▸ Extracted text
****
My application fires up…normally i have a class that’s sole job is to make the versioning query, and compare the apps version string to that of the result, then fire the appropriate event for what it discovered. However for brevity, here’s the gist from the launch activity.Here’s how it all comes together for my  needs:

public class MyAppKeypadActivity extends Activity{	
	@Override
	protected void onCreate(Bundle savedInstanceState) {
		// TODO Auto-generated method stub
		super.onCreate(savedInstanceState);
		setContentView(R.layout.launch_activity);
		_checkVersion();              
		// ...some other things
 
	} 
	private void _checkVersion()
	{
		MyAppVersionObject ob = null;
 
		PackageInfo info  = null;
		PackageManager pm = _ctx.getPackageManager();
		String packageName = _ctx.getPackageName();
		try {
			info = pm.getPackageInfo(packageName,0);
		} catch (NameNotFoundException e1) {
			// TODO Auto-generated catch block
			e1.printStackTrace();
		}
 
 
		if (info != null) {
			try {
 
				_currentLocalVersion = info.versionName; 
 
				Intent i = new Intent(_ctx,MyAppAPIService.class);
				i.putExtra(MyAppAPIService.INTENTTYPE, MyAppAPIService.INTENT_VERSION);
				_ctx.startService(i);
 
 
			} catch (Exception e) {
				//TODO: deal with this exception
			}
		}
	} 
}

in MyAppAPIService class, it goes something like:

public class MyAppAPIService extends Service implements MyAppXMLEventListener{	
	@Override
	public void onStart(Intent intent, int startId) {
		// TODO Auto-generated method stub
		super.onStart(intent, startId);
 
		Context context = getApplicationContext(); 
		SharedPreferences prefs = PreferenceManager.getDefaultSharedPreferences(context);
 
 
		Bundle b = intent.getExtras();
		String _tpe = b.getString(MyAppAPIService.INTENTTYPE);
		//..comparing intents
 
		if (_tpe.equals(MyAppAPIService.INTENT_VERSION)) 
		{
			doVersioning();
		}
 
	}
 
	private void  doVersioning()
****
▸ Check your understanding
1. Do these statements agree with the Android version-check code? (a) The launch activity calls _checkVersion() from onCreate. (b) When getPackageInfo throws NameNotFoundException, the code prints the stack trace. (c) MyAppAPIService extends Activity.
2. Pick up the Android version-check code where it stops and continue it.
****
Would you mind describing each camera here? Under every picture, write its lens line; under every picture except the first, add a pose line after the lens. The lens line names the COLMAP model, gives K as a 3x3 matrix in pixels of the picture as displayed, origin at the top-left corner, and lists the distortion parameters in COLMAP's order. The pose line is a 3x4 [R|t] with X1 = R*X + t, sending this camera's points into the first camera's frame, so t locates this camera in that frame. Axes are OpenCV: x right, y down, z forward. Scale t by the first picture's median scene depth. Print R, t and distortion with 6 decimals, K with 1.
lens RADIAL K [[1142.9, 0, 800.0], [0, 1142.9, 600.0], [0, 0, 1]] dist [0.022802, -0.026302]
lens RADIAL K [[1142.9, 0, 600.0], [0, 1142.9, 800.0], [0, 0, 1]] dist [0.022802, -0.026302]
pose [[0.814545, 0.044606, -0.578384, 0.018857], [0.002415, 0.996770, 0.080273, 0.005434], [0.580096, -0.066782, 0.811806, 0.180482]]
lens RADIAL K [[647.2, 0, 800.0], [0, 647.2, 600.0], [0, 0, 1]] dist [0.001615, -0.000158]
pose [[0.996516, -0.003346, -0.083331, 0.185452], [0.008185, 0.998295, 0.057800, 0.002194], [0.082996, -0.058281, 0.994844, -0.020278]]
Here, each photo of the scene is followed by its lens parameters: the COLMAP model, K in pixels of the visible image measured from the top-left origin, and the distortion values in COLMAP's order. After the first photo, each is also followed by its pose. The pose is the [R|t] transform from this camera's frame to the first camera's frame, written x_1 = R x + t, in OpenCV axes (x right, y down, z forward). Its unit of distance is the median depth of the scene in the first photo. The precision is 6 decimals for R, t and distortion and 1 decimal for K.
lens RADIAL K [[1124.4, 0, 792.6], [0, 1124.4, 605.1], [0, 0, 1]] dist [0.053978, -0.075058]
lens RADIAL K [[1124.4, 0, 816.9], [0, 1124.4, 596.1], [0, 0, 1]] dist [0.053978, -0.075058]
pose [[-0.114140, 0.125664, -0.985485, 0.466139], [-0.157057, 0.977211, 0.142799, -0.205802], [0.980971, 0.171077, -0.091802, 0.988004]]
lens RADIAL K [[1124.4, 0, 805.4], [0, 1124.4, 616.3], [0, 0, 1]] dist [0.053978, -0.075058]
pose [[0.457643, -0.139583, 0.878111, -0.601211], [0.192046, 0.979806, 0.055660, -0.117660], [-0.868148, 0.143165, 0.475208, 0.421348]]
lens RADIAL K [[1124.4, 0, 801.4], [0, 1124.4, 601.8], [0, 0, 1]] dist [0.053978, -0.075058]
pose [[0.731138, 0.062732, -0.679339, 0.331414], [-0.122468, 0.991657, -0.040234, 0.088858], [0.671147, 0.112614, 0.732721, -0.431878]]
****
▸ Task responses
1.
(a) Yes: "_checkVersion();"
(b) Yes: "e1.printStackTrace();"
(c) No: "extends Service"

2.
	{
		VersioningHandler versionhandler = new VersioningHandler();
		versionhandler.execute((Void)null);
	}
 
	private class VersioningHandler extends AsyncTask<Void, Integer, Boolean>
	{
		private boolean _isSuccess = true;
		@Override
		protected Boolean doInBackground(Void... params) {
			String response = null;
	    	HttpClient client = new DefaultHttpClient();
 
	    	HttpPost post  = new HttpPost(getBaseUrl() + "version");
	    	try {
	    		//POST vars to send
				List<NameValuePair> namevaluePairs = new ArrayList<NameValuePair>();
				namevaluePairs.add(new BasicNameValuePair(MyAppAPIService.EXTRA_ISTABLET,"0"));
				namevaluePairs.add(new BasicNameValuePair(MyAppAPIService.EXTRA_PLATFORM,"Android" ));
				post.setEntity(new UrlEncodedFormEntity(namevaluePairs));
 
				Log.d("api",getBaseUrl() + "version");
 
				 // Execute HTTP Post Request
		        ResponseHandler<String> responseHandler=new BasicResponseHandler();
		        response = client.execute(post, responseHandler);
 
	    	} catch (ClientProtocolException e) {
	    		_isSuccess = false;
	        } catch (IOException e) {
 
	        	_isSuccess = false;
 
	        } catch (Exception e) {
	        	_isSuccess = false;
 
			}
 
	    	if (response != null)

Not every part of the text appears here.